3D Printing And Metal Casting Are A Great Match

[Chris Borge] has made (and revised) many of his own tools using a combination of 3D printing and common hardware, and recently decided to try metal casting. Having created his own tapping arm, he tries his hand at aluminum casting to create a much more compact version out of metal. His video (embedded below) really shows off the whole process, and [Chris] freely shares his learning experiences in casting his first metal tool.

The result looks great and is considerably smaller in stature than the 3D-printed version. However, the workflow of casting metal parts is very different. The parts are much stronger, but there is a lot of preparation and post-processing involved.

Metal casting deals with molten metal, but the process is otherwise very accessible, and many resources are available to help anyone with a healthy interest.

The key to making good castings is mold preparation. [Chris] uses green sand (a mixture of fine sand and bentonite clay – one source of the latter is ground-up kitty litter) packed tightly around 3D printed parts inside a frame. The packed sand holds its shape while still allowing the original forms to be removed and channels to be cut, creating a two-part mold.

His first-time castings have a rough surface texture, but are perfectly serviceable. After some CNC operations to smooth some faces and drill some holes, the surface imperfections are nothing filing, filler, and paint can’t handle.
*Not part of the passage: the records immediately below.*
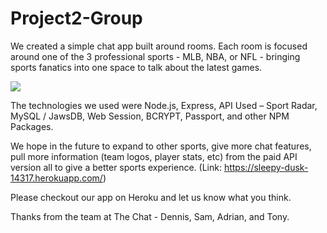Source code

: # Project2-Group

We created a simple chat app built around rooms. Each room is focused around one of the 3 professional sports - MLB, NBA, or NFL - bringing sports fanatics into one space to talk about the latest games.

![](sport_chat_example_min.gif)


The technologies we used were 
Node.js,
Express,
API Used – Sport Radar,
MySQL / JawsDB,
Web Session,
BCRYPT,
Passport,
and other NPM Packages.


We hope in the future to expand to other sports, give more chat features, pull more information (team logos, player stats, etc) from the paid API version all to give a better sports experience. (Link: https://sleepy-dusk-14317.herokuapp.com/)

Please checkout our app on Heroku and let us know what you think.

Thanks from the team at The Chat - Dennis, Sam, Adrian, and Tony.
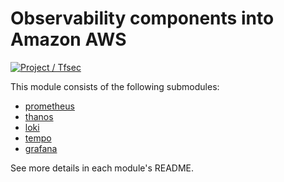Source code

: # Observability components into Amazon AWS

[![Project / Tfsec](https://github.com/nlamirault/terraform-aws-observability/actions/workflows/tfsec.yml/badge.svg)](https://github.com/nlamirault/terraform-aws-observability/actions/workflows/tfsec.yml)

This module consists of the following submodules:

- [prometheus](https://github.com/nlamirault/terraform-aws-observability/tree/master/modules/prometheus)
- [thanos](https://github.com/nlamirault/terraform-aws-observability/tree/master/modules/thanos)
- [loki](https://github.com/nlamirault/terraform-aws-observability/tree/master/modules/loki)
- [tempo](https://github.com/nlamirault/terraform-aws-observability/tree/master/modules/tempo)
- [grafana](https://github.com/nlamirault/terraform-aws-observability/tree/master/modules/grafana)

See more details in each module's README.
To cast molten metal, there really isn’t any way around needing a forge. Or is there? We have seen some enterprising hackers repurpose microwave ovens for this purpose. One can also use a low-temperature alloy like Rose’s Metal, or eschew molten liquid altogether and do cold casting, which uses a mixture of resin and metal powder instead.
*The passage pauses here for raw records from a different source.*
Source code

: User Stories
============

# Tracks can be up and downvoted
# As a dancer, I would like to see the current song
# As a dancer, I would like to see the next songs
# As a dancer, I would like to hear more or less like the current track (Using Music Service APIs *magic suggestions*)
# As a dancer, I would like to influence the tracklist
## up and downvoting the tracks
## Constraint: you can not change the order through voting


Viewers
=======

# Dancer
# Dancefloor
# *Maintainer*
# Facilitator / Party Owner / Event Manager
The design files for [Chris]’s tapping arm are available from links in the video description, and he also helpfully provides links to videos and resources he found useful. Watch it in the video, embedded just below.

13 thoughts on “3D Printing And Metal Casting Are A Great Match

    1. be aware metal clays shrink when fired. There can be issues of warping and distortion unless the part is very well designed, supported, and fired with specific ramping protocols. So not always great for functional parts.

  1. Pic shows him melting a presumably extruded heatsink as a metal source. If any y’all are trying this, I definitely encourage you to choose a starting material that itself was cast. The physical characteristics of different aluminum alloys really affect how the cast comes out. Using pop cans is about the worst, extruded is not so great, high strength zinc/magnesium alloys are so-so, and high silicon casting alloys are amazing. If you have a car junkyard go get yourself some dead engine parts. and melt those. You can certainly cast with extrusions but the results tend to have more porosity and poor detail, and pouring at the right temperature is more important than with an alloy designed for casting.

  2. A rather over ambitious and under-thinking gentleman chose to try to emulate “Forged in Fire” on a windy (30 mph constant and gusts tp 55 mph) day several years ago in the city I live next to. A 50gal barrel full of burning wood and a truck spring didn’t work as a forge, but did great job burning down 3 blocks of the city!
    I know the HD readers are smarter than that but it does illustrate the dangers

      1. The irony is the person got charged with Arson and spent a year in jail, for something that was a stupid accident. He was also charged with reckless endangerment, which seem more appropriate for being boneheaded.

  3. I do this, but I use a different process. The PLA, or resin print has the sprue already attached. the top of the sprue is flat, so I glue this to a piece of glass, and I use one of those stainless somewhat conical silverware holders with the holes in it. The ones you see at a buffet restaurant. I tape the holes closed, and fill with plaster, mixed on the wet side. I vibrate this with a jigsaw or something to get all the voids out.
    I happened to get a kiln from the craigslist free section, I burn out the PLA in there. I also use it to melt the aluminum, and use tongs I made from some rebar.
    After burnout, the conical silverware thing fits in the top of an old water pressure tank, with a silicone gasket. I apply a vacuum pump to the tank, this sucks the metal into all the tight corners. I need to be careful here, since the molten metal seals it off, and too much vacuum can blow the mold out the bottom.
    I have to limit the size of my castings to the size of the silverware holder, but I get some very good results. I can see the PLA layer lines in the metal castings. I think the only things I actually bought were the crucible and the silverware holder. And some very expensive wax like resin. The vacuum pump was bought years ago for something else.

  4. A couple of comments,

    If you are just going to make one or two if your things in metal you can 3D print all of the metal plumbing on the master, than with no release or fancy mold, tamp green sand down on the bottom, put your piece in, and thoroughly pack around it with sand so the sprew just clears the top, Run that through a vented kiln to vaporize all of the PLA, and then follow with your melted aluminum. Lost wax casting ala PLA.

    Also, there are different types of green sand and I would suggest if you want a nice surface finish that you use one of the petroleum based ones. There is no way the water based ones are not going to release some steam and give you that look that is much corcer than the sand itself.

    And metal, back when I did this, which was high school, which was a long time ago, one thing that the shop teacher told me that stuck with me is if you can, get aluminum that was serving a similar duty. Virtually none of the aluminum you get is pure, it is all some kind of an alloy, and for your use, a trip to the local auto salvage yard would probably get you some cast parts that are meant to take a beating. There is also one alloy out there but it is commonly made with soda cans and zinc and copper pennies, the recipe calls out for how many of each to make a pound, and it is reputed to be good for casting, and tough but machinable.